I am by no means a yoga fanatic, but I enthusiastically went to one to two yoga classes a week to complement weight training during my summer in Toronto. I grew to prefer the Hatha style: emphasis on the breath, meditation and a focus on creating a balance between strength and flexibility through maintaining asanas (postures). It’s not the trendy hot yoga that swept the West, so I was happy to find Association Apsara. I read up a little bit before calling: they offer three styles of yoga (Babaji Hatha Kriya yoga, Sivananda yoga, and Biorhythmic yoga), Bharatanatyam lessons (a traditional dance from the south of India), as well as Reiki and Magnétisme Humaniste.
As it turns out, your first class is free, yoga mats were provided and my partner happily agreed to come with me.
South Asian Influence
Martinique has a great presence of culture and traditions from the Indian subcontinent. From 1853 to the end of the 19th century, 20,000 Tamil indentured workers arrived in Martinique to replace slaves on plantations. With the national dish of Martinique being Colombo and the traditional dress being Madras, the influence of South Asian culture is significant. Compared with other ethnicities in Martinique, these people were the only ones to conserve their religion (Hinduism) and maintain a small community in Basse-Pointe where you can visit the heritage site and watch ceremonies at their Hindu temple.
Kriya Yoga Class
As we walked up to the building, we saw women wearing salwar kameez (loose pants that taper at the ankle and a colourful tunic) sharing pastries. One of them, Lalitha, smiled and pointed us around the corner. I recognized her – she was also the yoga teacher in Trinité where I take jazz. We were late and the other women in the class had already begun their relaxation. Shantidas, Lalitha’s husband and co-owner, greeted us with a handshake and lay our mats for us as we removed our shoes and turned off our cell phones.
“Respirez dans le ventre,” he reminded the class often. After a series of hip openers, we did two pranayama, or breathing exercises. The first, Kapalabhati, involves short, explosive exhales meant to cleanse the mind before further pranayama. The second, Mrigi Mudra, involves alternating the sealing of a nostril to control breathing. After a few hamstring and back releasing asanas, we ended with Shavasana, or corpse pose, for a final meditation.

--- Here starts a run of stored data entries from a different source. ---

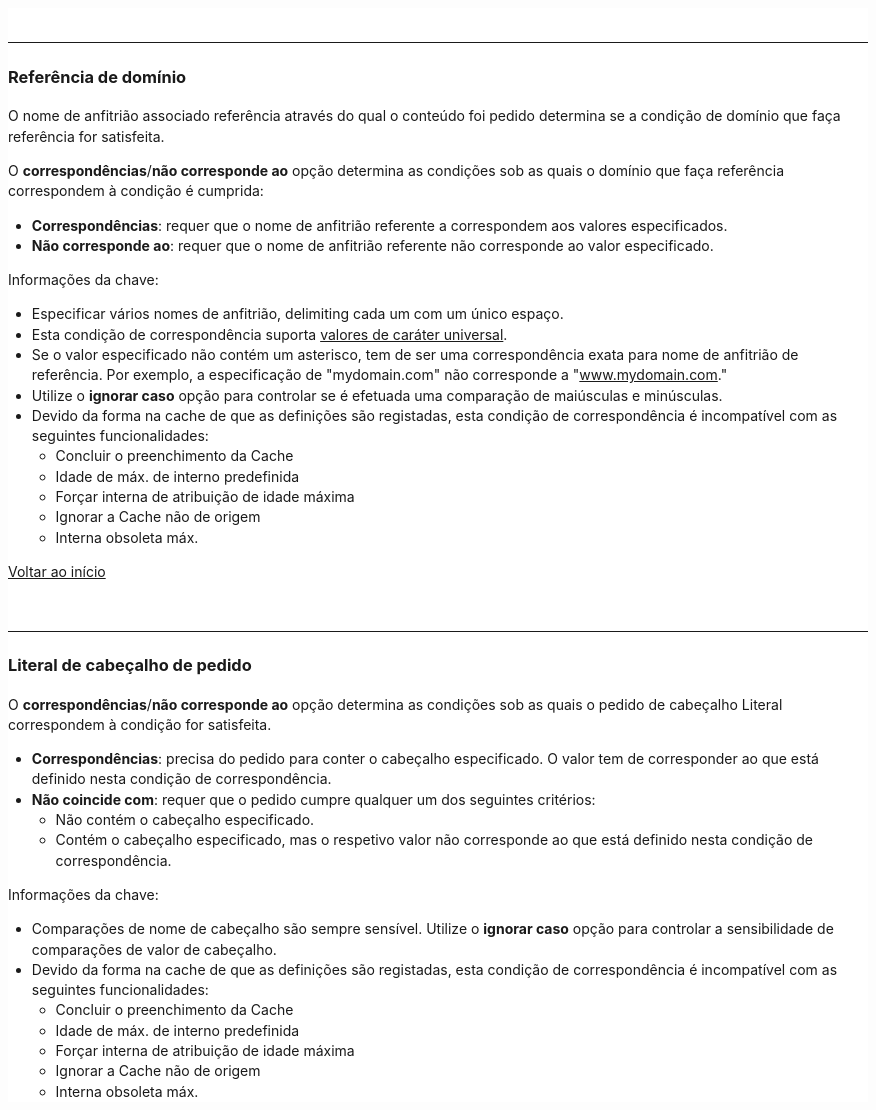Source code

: </br>

---
### <a name="referring-domain"></a>Referência de domínio
O nome de anfitrião associado referência através do qual o conteúdo foi pedido determina se a condição de domínio que faça referência for satisfeita. 

O **correspondências**/**não corresponde ao** opção determina as condições sob as quais o domínio que faça referência correspondem à condição é cumprida:
- **Correspondências**: requer que o nome de anfitrião referente a correspondem aos valores especificados. 
- **Não corresponde ao**: requer que o nome de anfitrião referente não corresponde ao valor especificado.

Informações da chave:
- Especificar vários nomes de anfitrião, delimiting cada um com um único espaço.
- Esta condição de correspondência suporta [valores de caráter universal](cdn-rules-engine-reference.md#wildcard-values).
- Se o valor especificado não contém um asterisco, tem de ser uma correspondência exata para nome de anfitrião de referência. Por exemplo, a especificação de "mydomain.com" não corresponde a "www.mydomain.com."
- Utilize o **ignorar caso** opção para controlar se é efetuada uma comparação de maiúsculas e minúsculas.
- Devido da forma na cache de que as definições são registadas, esta condição de correspondência é incompatível com as seguintes funcionalidades:
  - Concluir o preenchimento da Cache
  - Idade de máx. de interno predefinida
  - Forçar interna de atribuição de idade máxima
  - Ignorar a Cache não de origem
  - Interna obsoleta máx.

[Voltar ao início](#match-conditions-for-the-azure-cdn-rules-engine)

</br>

---  
### <a name="request-header-literal"></a>Literal de cabeçalho de pedido
O **correspondências**/**não corresponde ao** opção determina as condições sob as quais o pedido de cabeçalho Literal correspondem à condição for satisfeita.
- **Correspondências**: precisa do pedido para conter o cabeçalho especificado. O valor tem de corresponder ao que está definido nesta condição de correspondência.
- **Não coincide com**: requer que o pedido cumpre qualquer um dos seguintes critérios:
  - Não contém o cabeçalho especificado.
  - Contém o cabeçalho especificado, mas o respetivo valor não corresponde ao que está definido nesta condição de correspondência.
  
Informações da chave:
- Comparações de nome de cabeçalho são sempre sensível. Utilize o **ignorar caso** opção para controlar a sensibilidade de comparações de valor de cabeçalho.
- Devido da forma na cache de que as definições são registadas, esta condição de correspondência é incompatível com as seguintes funcionalidades:
  - Concluir o preenchimento da Cache
  - Idade de máx. de interno predefinida
  - Forçar interna de atribuição de idade máxima
  - Ignorar a Cache não de origem
  - Interna obsoleta máx.

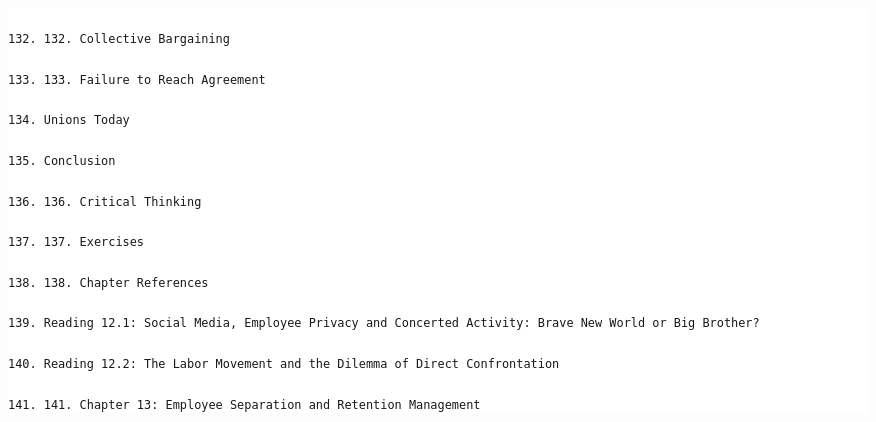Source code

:                                                                                                                                                                                                                                                                                                                                                                                                                                                                                                                                                 132. 132. Collective Bargaining
                                                                                                                                                                                                                                                                                                                                                                                                                                                                                                                                                     133. 133. Failure to Reach Agreement
                                                                                                                                                                                                                                                                                                                                                                                                                                                                                                                                                     134. Unions Today
                                                                                                                                                                                                                                                                                                                                                                                                                                                                                                                                                     135. Conclusion
                                                                                                                                                                                                                                                                                                                                                                                                                                                                                                                                                     136. 136. Critical Thinking
                                                                                                                                                                                                                                                                                                                                                                                                                                                                                                                                                          137. 137. Exercises
                                                                                                                                                                                                                                                                                                                                                                                                                                                                                                                                                               138. 138. Chapter References
                                                                                                                                                                                                                                                                                                                                                                                                                                                                                                                                                               139. Reading 12.1: Social Media, Employee Privacy and Concerted Activity: Brave New World or Big Brother?
                                                                                                                                                                                                                                                                                                                                                                                                                                                                                                                                                               140. Reading 12.2: The Labor Movement and the Dilemma of Direct Confrontation
                                                                                                                                                                                                                                                                                                                                                                                                                                                                                                                                                               141. 141. Chapter 13: Employee Separation and Retention Management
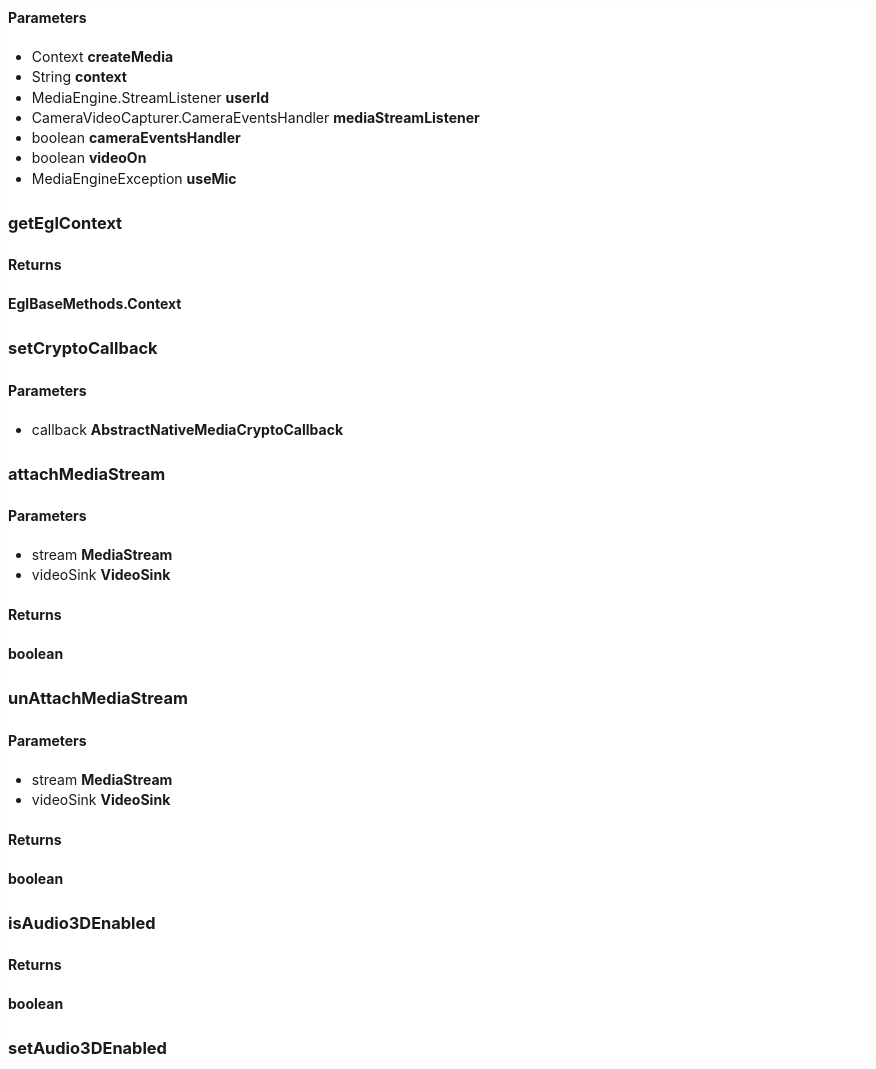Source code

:#### Parameters

 - Context **createMedia**
 - String **context**
 - MediaEngine.StreamListener **userId**
 - CameraVideoCapturer.CameraEventsHandler **mediaStreamListener**
 - boolean **cameraEventsHandler**
 - boolean **videoOn**
 - MediaEngineException **useMic**


### getEglContext

#### Returns

__EglBaseMethods.Context__

### setCryptoCallback

#### Parameters

 - callback **AbstractNativeMediaCryptoCallback**


### attachMediaStream

#### Parameters

 - stream **MediaStream**
 - videoSink **VideoSink**

#### Returns

__boolean__

### unAttachMediaStream

#### Parameters

 - stream **MediaStream**
 - videoSink **VideoSink**

#### Returns

__boolean__

### isAudio3DEnabled

#### Returns

__boolean__

### setAudio3DEnabled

After the class, we spoke with Shantidas and Lalitha. They have been in Martinique since 2007, when Shantidas arrived for a training course. A Reiki practitioner since 1998 and yogi since 2000, he has studied in Germany, India, France, and finally in 2011 he was officially initiated as a teacher of Kriya Yoga of the guru Babaji. They are a very friendly and welcoming couple who teach around the island; Shantidas expressed his interest in learning English.
Overall, I enjoyed the class. One shortcoming was that he didn’t offer enough guidance to beginners, though he did help if you were struggling or making mistakes. Furthermore, my partner pointed out that compared to the class we did together in Toronto, Shantidas didn’t take as much care to explain the postures. For me, it was something different and added a new dimension to my home yoga practice. Maybe I can trade him English lessons for yoga classes!